Traditional FEMA maps, long used to determine flood risk, are now being supplemented and sometimes contradicted by new predictive tools. One example is the First Street Foundation database, which is integrated into Zillow listings through a “climate check” feature that estimates a property’s future vulnerability to flooding or wildfires.
The websites are the ones pushing this, but, the buyers mostly do not care. Now, they might care about purchasing in a flood zone, just like always. When I bought my townhome back in 2009 it was a concern, being pretty close to the Neuse River, but, those maps show me in a once in 5000 years zone. You’d really have to get like 30-40 feet of river rise to come close.

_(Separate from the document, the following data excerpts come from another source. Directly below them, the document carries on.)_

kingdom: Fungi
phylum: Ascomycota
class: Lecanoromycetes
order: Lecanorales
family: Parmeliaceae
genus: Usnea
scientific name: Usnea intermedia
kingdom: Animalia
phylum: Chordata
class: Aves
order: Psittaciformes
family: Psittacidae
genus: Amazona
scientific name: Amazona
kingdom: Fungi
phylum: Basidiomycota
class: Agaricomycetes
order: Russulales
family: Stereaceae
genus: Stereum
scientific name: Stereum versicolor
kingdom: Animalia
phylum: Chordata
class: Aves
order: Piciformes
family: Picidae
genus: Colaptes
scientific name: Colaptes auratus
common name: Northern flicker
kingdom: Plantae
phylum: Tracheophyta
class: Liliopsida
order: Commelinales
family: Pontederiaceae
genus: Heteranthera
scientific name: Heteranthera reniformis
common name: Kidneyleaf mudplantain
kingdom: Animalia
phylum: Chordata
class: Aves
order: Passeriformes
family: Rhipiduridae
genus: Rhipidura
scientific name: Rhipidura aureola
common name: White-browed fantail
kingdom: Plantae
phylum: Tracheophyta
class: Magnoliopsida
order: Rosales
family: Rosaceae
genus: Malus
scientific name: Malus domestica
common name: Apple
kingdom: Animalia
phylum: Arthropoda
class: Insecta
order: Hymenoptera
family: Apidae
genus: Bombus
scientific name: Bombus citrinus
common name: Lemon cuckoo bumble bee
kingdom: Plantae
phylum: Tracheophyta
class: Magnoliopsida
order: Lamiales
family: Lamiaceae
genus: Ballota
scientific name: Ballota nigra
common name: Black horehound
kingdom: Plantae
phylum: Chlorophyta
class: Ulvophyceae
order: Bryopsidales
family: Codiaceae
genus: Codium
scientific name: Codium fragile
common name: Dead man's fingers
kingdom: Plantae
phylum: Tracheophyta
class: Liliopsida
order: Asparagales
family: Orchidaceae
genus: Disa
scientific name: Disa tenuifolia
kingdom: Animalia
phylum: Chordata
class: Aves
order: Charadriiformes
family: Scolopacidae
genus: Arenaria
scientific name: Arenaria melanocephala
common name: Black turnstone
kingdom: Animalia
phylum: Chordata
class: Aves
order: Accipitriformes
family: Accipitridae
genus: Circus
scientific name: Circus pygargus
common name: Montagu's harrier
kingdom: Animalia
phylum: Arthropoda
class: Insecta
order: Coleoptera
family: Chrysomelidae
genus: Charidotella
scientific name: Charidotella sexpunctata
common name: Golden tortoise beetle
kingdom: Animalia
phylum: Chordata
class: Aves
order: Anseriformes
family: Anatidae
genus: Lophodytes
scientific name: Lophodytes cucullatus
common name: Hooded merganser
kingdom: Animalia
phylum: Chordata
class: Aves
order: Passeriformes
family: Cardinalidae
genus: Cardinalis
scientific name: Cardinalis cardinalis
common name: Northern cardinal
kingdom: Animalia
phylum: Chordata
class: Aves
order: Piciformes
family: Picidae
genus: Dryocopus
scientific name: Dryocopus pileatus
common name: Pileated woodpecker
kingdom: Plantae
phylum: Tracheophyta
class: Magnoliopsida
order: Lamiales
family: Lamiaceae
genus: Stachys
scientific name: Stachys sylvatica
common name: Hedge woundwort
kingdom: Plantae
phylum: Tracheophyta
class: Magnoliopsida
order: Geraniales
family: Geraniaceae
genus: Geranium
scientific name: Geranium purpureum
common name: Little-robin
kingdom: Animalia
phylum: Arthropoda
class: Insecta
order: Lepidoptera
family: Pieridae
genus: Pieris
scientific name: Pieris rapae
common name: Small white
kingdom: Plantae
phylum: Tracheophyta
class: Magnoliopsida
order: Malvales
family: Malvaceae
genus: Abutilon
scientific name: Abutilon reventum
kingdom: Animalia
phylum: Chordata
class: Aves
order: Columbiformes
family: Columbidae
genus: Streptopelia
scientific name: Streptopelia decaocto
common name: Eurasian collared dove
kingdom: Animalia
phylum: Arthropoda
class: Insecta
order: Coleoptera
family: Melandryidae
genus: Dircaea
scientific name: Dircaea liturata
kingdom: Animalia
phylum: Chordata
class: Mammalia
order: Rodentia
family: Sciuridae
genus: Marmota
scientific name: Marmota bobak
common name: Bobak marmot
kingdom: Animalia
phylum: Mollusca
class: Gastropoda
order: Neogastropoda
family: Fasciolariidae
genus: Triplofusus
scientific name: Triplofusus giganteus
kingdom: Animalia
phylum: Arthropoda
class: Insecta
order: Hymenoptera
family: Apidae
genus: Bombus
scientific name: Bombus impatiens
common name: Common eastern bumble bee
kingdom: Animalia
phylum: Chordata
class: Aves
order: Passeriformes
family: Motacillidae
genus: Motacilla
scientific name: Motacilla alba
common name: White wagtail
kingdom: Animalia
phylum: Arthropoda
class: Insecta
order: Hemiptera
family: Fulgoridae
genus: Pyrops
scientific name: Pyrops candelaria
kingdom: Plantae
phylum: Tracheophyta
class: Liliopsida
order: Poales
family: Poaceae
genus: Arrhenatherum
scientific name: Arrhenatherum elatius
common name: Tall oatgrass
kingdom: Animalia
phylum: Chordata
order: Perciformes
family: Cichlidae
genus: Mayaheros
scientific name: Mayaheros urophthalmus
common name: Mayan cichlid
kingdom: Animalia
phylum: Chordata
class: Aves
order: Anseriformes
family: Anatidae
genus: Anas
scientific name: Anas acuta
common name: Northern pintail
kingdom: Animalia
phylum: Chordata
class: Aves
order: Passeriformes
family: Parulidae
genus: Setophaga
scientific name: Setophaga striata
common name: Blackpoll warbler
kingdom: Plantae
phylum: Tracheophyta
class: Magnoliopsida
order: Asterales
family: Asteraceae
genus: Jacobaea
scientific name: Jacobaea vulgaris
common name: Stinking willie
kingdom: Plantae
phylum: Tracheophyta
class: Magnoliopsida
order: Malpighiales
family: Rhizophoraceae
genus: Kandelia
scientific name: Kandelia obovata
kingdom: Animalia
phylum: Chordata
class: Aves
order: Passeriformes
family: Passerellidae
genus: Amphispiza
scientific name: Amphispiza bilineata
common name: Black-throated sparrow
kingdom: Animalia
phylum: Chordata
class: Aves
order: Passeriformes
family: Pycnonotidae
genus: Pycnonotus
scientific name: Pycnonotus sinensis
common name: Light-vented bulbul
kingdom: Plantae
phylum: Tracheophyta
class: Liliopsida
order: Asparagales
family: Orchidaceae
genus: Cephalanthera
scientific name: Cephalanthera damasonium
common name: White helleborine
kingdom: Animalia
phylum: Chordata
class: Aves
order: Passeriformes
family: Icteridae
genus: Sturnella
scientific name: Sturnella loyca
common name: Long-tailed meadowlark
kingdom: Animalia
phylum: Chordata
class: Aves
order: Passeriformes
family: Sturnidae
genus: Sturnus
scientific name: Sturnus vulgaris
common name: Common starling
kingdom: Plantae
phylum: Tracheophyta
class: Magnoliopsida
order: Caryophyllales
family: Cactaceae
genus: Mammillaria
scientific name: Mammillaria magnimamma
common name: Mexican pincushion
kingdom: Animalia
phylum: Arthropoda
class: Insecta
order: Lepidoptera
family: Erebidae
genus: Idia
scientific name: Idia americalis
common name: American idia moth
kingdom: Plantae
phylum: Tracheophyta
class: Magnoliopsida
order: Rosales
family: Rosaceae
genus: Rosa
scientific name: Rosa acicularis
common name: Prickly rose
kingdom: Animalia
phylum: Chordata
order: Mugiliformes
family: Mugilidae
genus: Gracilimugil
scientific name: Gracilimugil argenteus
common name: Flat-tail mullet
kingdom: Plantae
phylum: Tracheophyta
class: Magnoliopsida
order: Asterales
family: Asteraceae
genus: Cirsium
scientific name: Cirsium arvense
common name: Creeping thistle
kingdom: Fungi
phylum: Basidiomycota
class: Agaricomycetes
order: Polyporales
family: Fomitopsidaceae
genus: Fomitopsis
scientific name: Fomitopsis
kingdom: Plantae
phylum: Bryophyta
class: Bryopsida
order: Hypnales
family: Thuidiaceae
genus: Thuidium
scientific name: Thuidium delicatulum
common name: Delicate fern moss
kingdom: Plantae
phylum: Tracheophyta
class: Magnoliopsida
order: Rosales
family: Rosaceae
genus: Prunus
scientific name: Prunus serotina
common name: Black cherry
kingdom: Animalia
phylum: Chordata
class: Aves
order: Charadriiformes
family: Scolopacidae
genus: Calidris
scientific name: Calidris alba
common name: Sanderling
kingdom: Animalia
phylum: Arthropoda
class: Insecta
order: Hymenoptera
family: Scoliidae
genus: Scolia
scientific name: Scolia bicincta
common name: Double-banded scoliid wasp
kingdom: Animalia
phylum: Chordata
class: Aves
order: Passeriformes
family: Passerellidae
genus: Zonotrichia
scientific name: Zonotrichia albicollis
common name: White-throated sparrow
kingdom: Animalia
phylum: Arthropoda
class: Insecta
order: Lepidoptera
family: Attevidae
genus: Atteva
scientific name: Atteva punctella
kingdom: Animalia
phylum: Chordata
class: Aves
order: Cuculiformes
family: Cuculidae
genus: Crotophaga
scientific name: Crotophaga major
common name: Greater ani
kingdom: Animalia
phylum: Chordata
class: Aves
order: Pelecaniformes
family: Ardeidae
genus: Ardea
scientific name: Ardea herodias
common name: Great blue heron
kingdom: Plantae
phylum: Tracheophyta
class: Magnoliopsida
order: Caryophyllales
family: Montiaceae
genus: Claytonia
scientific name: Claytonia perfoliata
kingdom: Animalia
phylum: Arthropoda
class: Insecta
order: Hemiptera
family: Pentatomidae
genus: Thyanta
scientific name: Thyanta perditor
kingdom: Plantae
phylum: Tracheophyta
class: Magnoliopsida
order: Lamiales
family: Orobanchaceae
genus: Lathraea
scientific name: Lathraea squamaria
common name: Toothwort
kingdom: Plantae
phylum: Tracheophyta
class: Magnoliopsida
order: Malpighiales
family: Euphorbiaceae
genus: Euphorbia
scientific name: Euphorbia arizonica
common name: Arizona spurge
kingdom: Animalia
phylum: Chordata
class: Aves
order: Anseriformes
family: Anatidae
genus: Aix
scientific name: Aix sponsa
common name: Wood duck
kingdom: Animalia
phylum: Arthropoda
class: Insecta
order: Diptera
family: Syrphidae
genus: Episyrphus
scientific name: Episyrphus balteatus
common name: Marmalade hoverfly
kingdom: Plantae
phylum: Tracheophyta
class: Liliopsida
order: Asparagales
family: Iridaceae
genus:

That kind of extra effort has become more common in a state where climate patterns and real estate trends are changing together. Sharon Gupton, president of the Raleigh Regional Association of Realtors, said awareness has grown dramatically among both buyers and builders since she started selling homes in the 1980s.
“Every homeowner and home seller is more inclined now to understand that weather affects so much of our properties,” Gupton said. “As agents, we talk through that with them. The public is just much more knowledgeable about how the environment affects our homes.”
It’s rather a good idea to understand flood patterns, is it not? Something that has always been a concern (though, ignored at times, like the idiots who build homes on the Outer Banks, which, being barrier islands, move), and, with all construction becoming denser, more roads, more pavement, etc, causing runoff patters to change, yeah, it’s a concern. Doesn’t have to be climate doom.
In North Carolina, those questions are colliding with the realities of rapid urban growth. Cities such as Raleigh and Wilmington are rewriting long-term development plans that integrate stormwater design, tree canopy protection and denser, more efficient housing.
“We’re seeing places flood that have never flooded before,” Gupton said. “So municipalities are rethinking zoning, in some cases going higher instead of wider.”
Nothing to do with climate, natural or anthropogenic. I saw flooding in a spot that I’d never seen flood when we had some seriously hard rain because it was running off from a construction site, where all the vegetation and trees were eliminated. These people are acting like this stuff has never happened before. Because they’re a cult.

Helene led to a catastrophic “100 year flood,” but yes, western Carolina, and really all of the Appalachian areas are flash flood prone, because water runs downhill, and people tend to build in the lower, easier-to-reach areas. But people have to live where people have to live.